We all need a little help sometimes

This is going to be a hot take.

The circulator’s role during induction of anesthesia is to be standing at the side of the OR table, ready to assist anesthesia.

End of story.

Yes, cases can be routine. Patient in the room, patient on the table, patient intubated, surgery, patient extubated, patient put on gurney, patient taken to recovery.

Being blind to anything but routine is where mistakes happen.

Where the circulator should not be:

  1. charting at the computer.
  2. discussing weekend plans with the surgeon and scrub tech.
  3. looking at hotels for their next getaway.

The circulator should be at the side of the patient, offering comfort to the patient.

Who is probably scared out of their wits. Many are.

This should be an expected role of the circulator.

To offer a hand to the patient as they go under anesthesia.

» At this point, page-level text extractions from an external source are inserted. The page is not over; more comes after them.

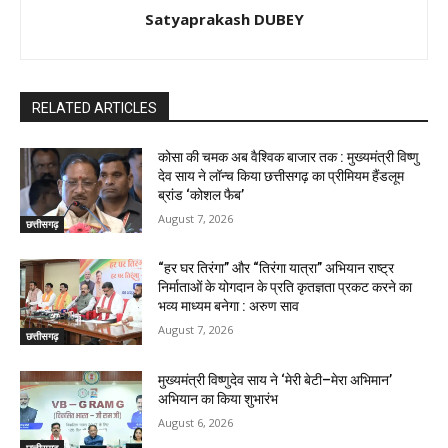
Satyaprakash DUBEY
RELATED ARTICLES
कोसा की चमक अब वैश्विक बाजार तक : मुख्यमंत्री विष्णु
देव साय ने लॉन्च किया छत्तीसगढ़ का प्रीमियम हैंडलूम
ब्रांड ‘कोशल फैब’
August 7, 2026
छत्तीसगढ़
“हर घर तिरंगा” और “तिरंगा यात्रा” अभियान राष्ट्र
निर्माताओं के योगदान के प्रति कृतज्ञता प्रकट करने का
भव्य माध्यम बनेगा : अरुण साव
August 7, 2026
छत्तीसगढ़
मुख्यमंत्री विष्णुदेव साय ने ‘मेरी बेटी–मेरा अभिमान’
अभियान का किया शुभारंभ
August 6, 2026
छत्तीसगढ़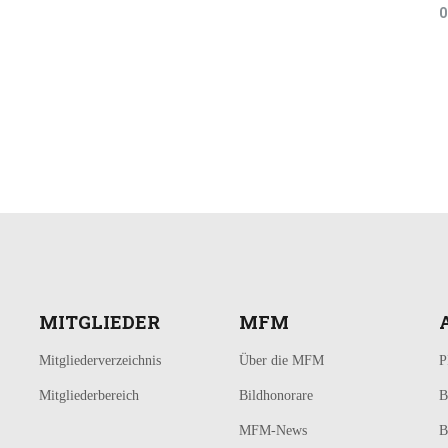
0
MITGLIEDER
MFM
Mitgliederverzeichnis
Über die MFM
P
Mitgliederbereich
Bildhonorare
B
MFM-News
B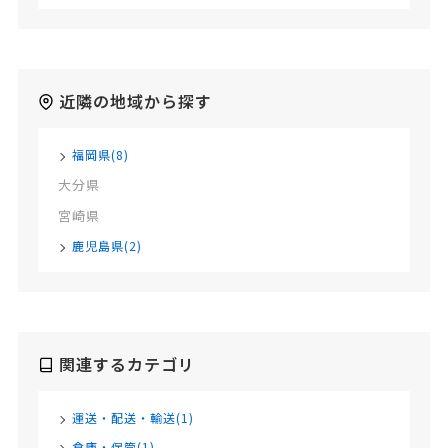
近隣の地域から探す
福岡県(8)
大分県
宮崎県
鹿児島県(2)
関連するカテゴリ
運送・配送・輸送(1)
倉庫・保管(1)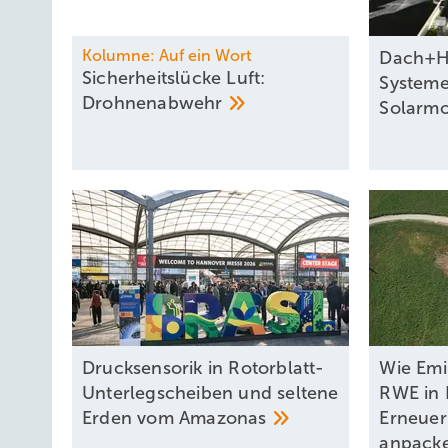
Kolumne: Auf ein Wort
Dach+Ho
Sicherheitslücke Luft:
Systeme
Drohnenabwehr
Solarm
Drucksensorik in Rotorblatt-
Wie Em
Unterlegscheiben und seltene
RWE in 
Erden vom
Amazonas
Erneue
anpack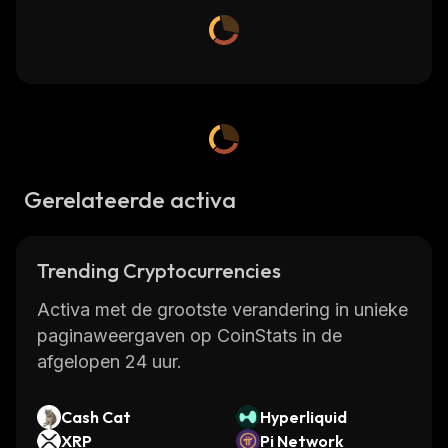
Gerelateerde activa
Trending Cryptocurrencies
Activa met de grootste verandering in unieke
paginaweergaven op CoinStats in de
afgelopen 24 uur.
Cash Cat
Hyperliquid
XRP
Pi Network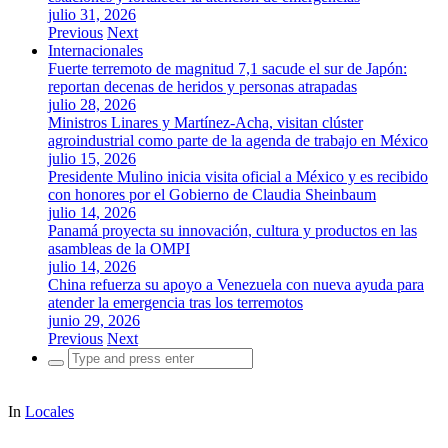
julio 31, 2026
Previous
Next
Internacionales
Fuerte terremoto de magnitud 7,1 sacude el sur de Japón:
reportan decenas de heridos y personas atrapadas
julio 28, 2026
Ministros Linares y Martínez-Acha, visitan clúster
agroindustrial como parte de la agenda de trabajo en México
julio 15, 2026
Presidente Mulino inicia visita oficial a México y es recibido
con honores por el Gobierno de Claudia Sheinbaum
julio 14, 2026
Panamá proyecta su innovación, cultura y productos en las
asambleas de la OMPI
julio 14, 2026
China refuerza su apoyo a Venezuela con nueva ayuda para
atender la emergencia tras los terremotos
junio 29, 2026
Previous
Next
Search
for:
In
Locales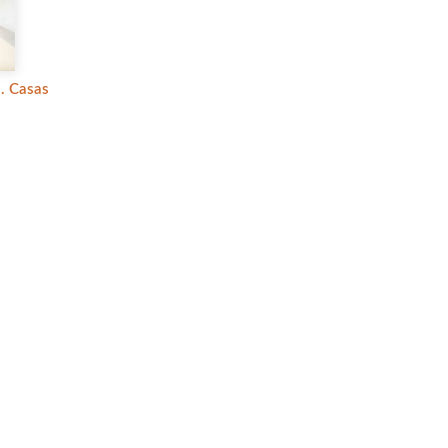
a. Casas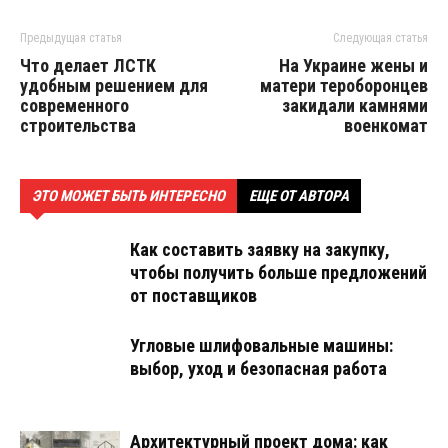
Предыдущая статья
Следующая статья
Что делает ЛСТК
На Украине жены и
удобным решением для
матери тероборонцев
современного
закидали камнями
строительства
военкомат
ЭТО МОЖЕТ БЫТЬ ИНТЕРЕСНО
ЕЩЕ ОТ АВТОРА
Как составить заявку на закупку,
чтобы получить больше предложений
от поставщиков
Угловые шлифовальные машины:
выбор, уход и безопасная работа
Архитектурный проект дома: как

And to offer a hand to the anesthesia team as they intubate.

Because sometimes there is difficulty in securing the airway.

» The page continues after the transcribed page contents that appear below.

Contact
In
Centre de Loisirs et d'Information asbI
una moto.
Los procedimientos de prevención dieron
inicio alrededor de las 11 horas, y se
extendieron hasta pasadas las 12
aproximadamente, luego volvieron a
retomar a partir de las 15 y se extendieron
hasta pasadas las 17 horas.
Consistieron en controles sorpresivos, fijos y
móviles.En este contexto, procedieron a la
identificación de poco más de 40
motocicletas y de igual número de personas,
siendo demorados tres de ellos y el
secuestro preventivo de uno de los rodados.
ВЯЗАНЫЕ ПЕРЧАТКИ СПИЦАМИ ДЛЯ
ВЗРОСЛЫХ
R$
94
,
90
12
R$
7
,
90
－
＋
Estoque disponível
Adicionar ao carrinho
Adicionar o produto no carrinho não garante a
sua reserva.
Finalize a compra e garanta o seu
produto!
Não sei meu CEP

The endotracheal tube goes into the esophagus.

The patient has a very short jaw and the anesthetist is unable to see anything. And they do not intubate blind. Well, they shouldn’t.

And if the circulator is across the room, attention on anywhere but the field, this can lead to disaster. By the time the inattentive circulator realizes that there is a problem the O2 sat has dropped and this can have outside-of-surgery complications.

During the very beginning of the pandemic, circulators were forbidden from being directly at the side of the bed. Because covid was known to be respiratory and the team wasn’t supposed to be more exposed than necessary.

Some circulators adopted this habit of not being at the OR table during induction. Worse, some are teaching this bad behavior to new people.

Don’t do it.

Stay at the bedside during induction.

Your patient’s life may depend on it.